BERT4Rec-VAE-Pytorch
BERT4Rec-VAE-Pytorch copied to clipboard
About the dataset preprocessing part. I think the index of items and users should start at 1 not 0
def densify_index(self, df):
print('Densifying index')
umap = {u: i for i, u in enumerate(set(df['uid']))}
smap = {s: i for i, s in enumerate(set(df['sid']))}
df['uid'] = df['uid'].map(umap)
df['sid'] = df['sid'].map(smap)
return df, umap, smap
Is the 'umap' and 'smap' both beginning with 0? If so, then it is the same index with the label when the token was masked.
I think so, too
Yes I agree since he set tokens = tokens = [0] * mask_len + tokens. 0 should be reserved for padding (1, num_items) for the item indexes and num_items + 1 for the CLOZE_MASK_TOKEN here: https://github.com/jaywonchung/BERT4Rec-VAE-Pytorch/blob/master/dataloaders/bert.py#L14
I am very sorry for the delayed response. I'm recently getting little free time to actively maintain this repository. Similar issues have arisen quite frequently, and a PR is welcome. Thanks.

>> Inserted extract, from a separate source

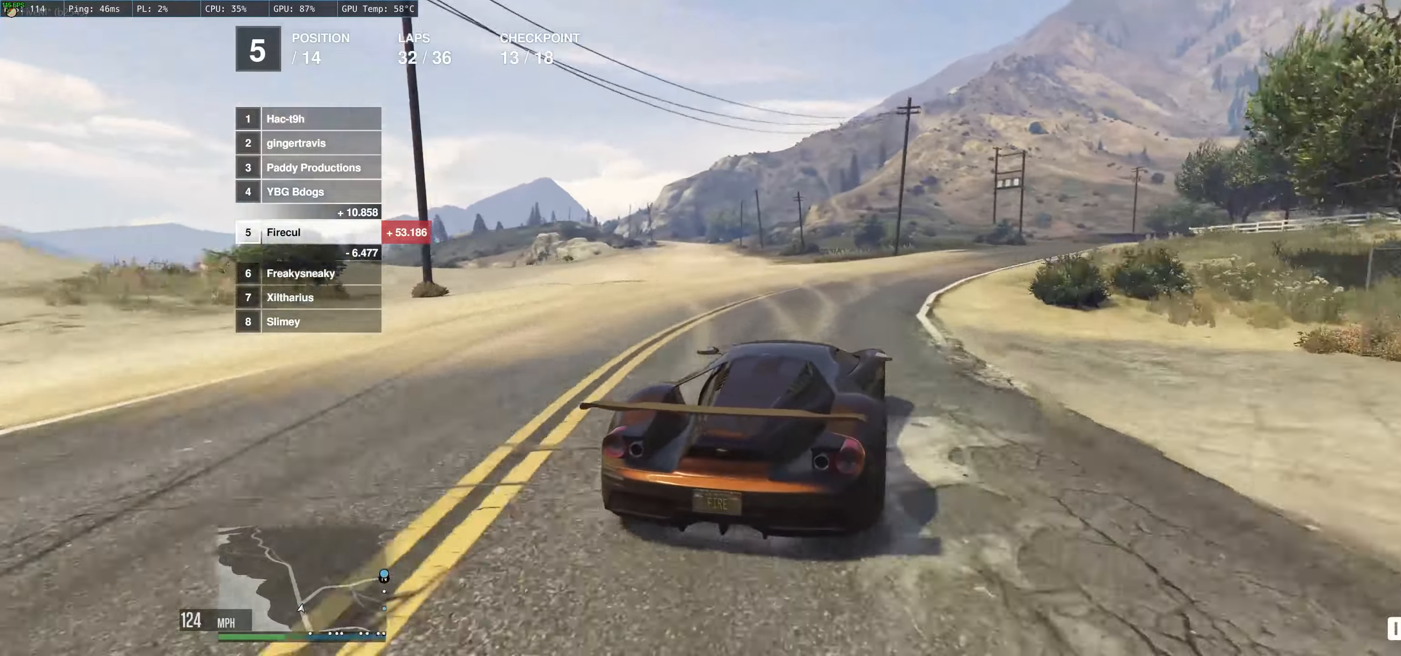
{"buttons": ["R2"], "left_stick": "right", "right_stick": "center", "events": []}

Hi everyone, I am also using the code, and I too ran into this issue. It's been a while, but it doesn't seem to have been solved. I think the problem originates here: https://github.com/jaywonchung/BERT4Rec-VAE-Pytorch/blob/master/datasets/base.py#L134 You should put i+1 (in general, I would suggest doing the same with UserIDs). The problem is that, as far as I know, this variation affects most of the code. Does anyone have a simple solution or is it necessary to check all the code?
I agree, I think it's enough to generate smap from index 1, there is no need to modify umap
smap = {s: i+1 for i, s in enumerate(set(df['sid']))}